● **What to work on**
• 1. In the passage on careers in higher education administration, what is named as the premier training program for faculty members moving into administration?
• 2. Extend the passage on the two routes into higher education administration, carrying on after its final sentence.

● **Excerpted text**
———

Associate Dean of Biblical & Theological Studies

Talbot School of Theology at Biola University

 While exceptions and variations can be found, there are basically two pathways to a career in higher education administration: by way of staff or by way of faculty. The staff route to an educational administrative job typically begins with a lower-level role at a college in the business services sector (e.g., accounting, marketing, information technology) or in the student services sector (e.g., admissions, financial aid, records, student development). While serving, the staff member becomes interested in the higher-level operations of the institution and seeks the training and graduate level education necessary for moving into an administrative role. Doctoral degrees in higher education administration are typically earned while continuing to serve on staff at a college or university the job.

Conversely, the faculty route to a role in educational administration begins first with an earned Ph.D. degree in an academic discipline and then a role on the faculty of a college or university. While teaching and researching at the institution within the academic discipline, the faculty member becomes involved in some of the administrative operations of the institution. This is often due to committee work and/or a stint as the academic department chair. Serving well in such roles sometimes leads to invitations to consider additional managerial responsibilities, often with course release time in exchange for the administrative labor. Many times, faculty members on this route to administrative service reach a point where they feel the need to assess their ability to be effective contributors to their academic discipline and/or to be responsible administrators. For faculty members preparing to shift their career energies toward higher education administration, the premier training program is the American Council on Education’s Fellows Program, a year-long cohort experience of learning, networking, and on-the-job mentoring.

———

● **Data supplied**
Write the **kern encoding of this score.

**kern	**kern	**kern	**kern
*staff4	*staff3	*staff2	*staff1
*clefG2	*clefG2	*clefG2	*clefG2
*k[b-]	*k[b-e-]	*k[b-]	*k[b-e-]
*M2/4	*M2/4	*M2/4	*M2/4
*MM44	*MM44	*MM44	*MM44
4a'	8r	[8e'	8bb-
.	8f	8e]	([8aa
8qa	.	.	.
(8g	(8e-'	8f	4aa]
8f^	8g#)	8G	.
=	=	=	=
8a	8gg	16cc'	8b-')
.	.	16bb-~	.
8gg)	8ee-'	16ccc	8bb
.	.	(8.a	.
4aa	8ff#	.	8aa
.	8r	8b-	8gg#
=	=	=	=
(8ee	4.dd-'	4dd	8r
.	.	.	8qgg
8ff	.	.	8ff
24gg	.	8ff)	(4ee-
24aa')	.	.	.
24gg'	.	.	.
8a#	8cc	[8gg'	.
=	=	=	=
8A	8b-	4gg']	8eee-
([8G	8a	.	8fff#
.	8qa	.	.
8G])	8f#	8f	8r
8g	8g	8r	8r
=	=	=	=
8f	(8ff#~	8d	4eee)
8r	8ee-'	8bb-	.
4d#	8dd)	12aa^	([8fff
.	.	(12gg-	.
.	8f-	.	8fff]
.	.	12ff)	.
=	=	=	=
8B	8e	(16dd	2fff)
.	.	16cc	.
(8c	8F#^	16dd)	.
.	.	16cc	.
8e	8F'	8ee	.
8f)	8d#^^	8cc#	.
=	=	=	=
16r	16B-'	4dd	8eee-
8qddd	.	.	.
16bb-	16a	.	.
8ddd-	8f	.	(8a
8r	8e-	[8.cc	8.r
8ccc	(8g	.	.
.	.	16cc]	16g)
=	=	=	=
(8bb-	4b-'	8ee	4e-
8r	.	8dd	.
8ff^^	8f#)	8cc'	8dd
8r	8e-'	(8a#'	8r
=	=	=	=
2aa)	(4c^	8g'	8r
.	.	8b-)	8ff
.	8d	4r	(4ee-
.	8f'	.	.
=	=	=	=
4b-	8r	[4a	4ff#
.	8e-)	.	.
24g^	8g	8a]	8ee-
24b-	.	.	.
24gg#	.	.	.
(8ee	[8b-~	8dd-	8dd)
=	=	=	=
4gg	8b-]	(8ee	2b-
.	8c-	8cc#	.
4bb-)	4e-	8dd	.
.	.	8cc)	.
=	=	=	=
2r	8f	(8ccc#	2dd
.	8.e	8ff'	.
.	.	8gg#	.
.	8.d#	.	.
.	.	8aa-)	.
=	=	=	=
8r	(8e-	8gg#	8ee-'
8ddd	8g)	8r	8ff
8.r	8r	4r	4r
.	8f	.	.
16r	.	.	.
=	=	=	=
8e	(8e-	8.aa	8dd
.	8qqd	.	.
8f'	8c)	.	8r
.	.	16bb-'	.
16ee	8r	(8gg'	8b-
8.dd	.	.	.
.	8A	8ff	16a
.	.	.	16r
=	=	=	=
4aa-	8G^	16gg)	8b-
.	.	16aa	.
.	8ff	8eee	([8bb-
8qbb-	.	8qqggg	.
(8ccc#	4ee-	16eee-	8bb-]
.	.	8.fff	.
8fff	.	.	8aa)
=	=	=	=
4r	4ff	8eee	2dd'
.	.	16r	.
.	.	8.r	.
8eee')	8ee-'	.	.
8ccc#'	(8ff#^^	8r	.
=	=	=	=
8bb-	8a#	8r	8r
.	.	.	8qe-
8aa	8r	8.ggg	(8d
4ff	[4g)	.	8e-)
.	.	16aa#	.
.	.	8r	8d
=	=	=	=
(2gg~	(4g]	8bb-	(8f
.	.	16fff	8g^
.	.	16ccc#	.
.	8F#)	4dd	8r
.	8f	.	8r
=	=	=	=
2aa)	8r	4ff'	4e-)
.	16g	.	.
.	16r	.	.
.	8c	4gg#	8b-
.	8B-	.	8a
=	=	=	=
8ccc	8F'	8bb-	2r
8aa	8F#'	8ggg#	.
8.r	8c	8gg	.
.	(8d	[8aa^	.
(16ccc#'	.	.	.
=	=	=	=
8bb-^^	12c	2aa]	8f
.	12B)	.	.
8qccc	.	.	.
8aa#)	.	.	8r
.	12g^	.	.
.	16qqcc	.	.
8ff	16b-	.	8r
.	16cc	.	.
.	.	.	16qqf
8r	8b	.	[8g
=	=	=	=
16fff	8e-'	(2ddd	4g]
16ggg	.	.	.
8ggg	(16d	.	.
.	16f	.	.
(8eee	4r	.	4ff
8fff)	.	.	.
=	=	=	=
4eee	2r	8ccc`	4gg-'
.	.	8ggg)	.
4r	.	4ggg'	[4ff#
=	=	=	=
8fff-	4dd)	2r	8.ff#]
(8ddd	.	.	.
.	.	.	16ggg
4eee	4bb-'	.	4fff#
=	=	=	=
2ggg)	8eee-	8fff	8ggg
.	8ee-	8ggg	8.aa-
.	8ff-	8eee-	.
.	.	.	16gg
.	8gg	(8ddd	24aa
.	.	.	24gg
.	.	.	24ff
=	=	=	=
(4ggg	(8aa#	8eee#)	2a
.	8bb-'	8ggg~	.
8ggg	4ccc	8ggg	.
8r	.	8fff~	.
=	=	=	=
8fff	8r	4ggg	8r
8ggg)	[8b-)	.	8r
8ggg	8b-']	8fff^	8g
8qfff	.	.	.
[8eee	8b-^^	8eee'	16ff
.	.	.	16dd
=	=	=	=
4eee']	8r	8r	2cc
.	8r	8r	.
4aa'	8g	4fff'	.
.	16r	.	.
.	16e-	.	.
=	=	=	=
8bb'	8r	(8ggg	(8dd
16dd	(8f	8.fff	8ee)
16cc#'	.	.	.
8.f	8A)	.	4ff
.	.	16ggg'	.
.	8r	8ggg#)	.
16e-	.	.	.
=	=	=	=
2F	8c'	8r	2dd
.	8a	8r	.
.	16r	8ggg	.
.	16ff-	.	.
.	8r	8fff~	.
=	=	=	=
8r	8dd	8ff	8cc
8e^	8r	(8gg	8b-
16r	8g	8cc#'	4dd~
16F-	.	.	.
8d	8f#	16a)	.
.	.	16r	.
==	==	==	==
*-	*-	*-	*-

———

● **Task-by-task outputs**
• 1. The American Council on Education’s Fellows Program.

• 2.
My own journey into academic administration might be mapped as a midway variation of the two routes just described. While working on a master degree in biblical studies, as a source of income I took a staff job in the admissions office at a Christian college. Upon completion of that master degree, I got married and thought it best to remain in the staff job so as to adjust to marriage before pursuing doctoral studies. Thus, my temporary stint on staff went from one year to two years to four years with increased low-level administrative duties. But then I went back to graduate school to earn my Ph.D. so as to become a full-fledged professor and to leave this venture into administrative work behind … or so I thought.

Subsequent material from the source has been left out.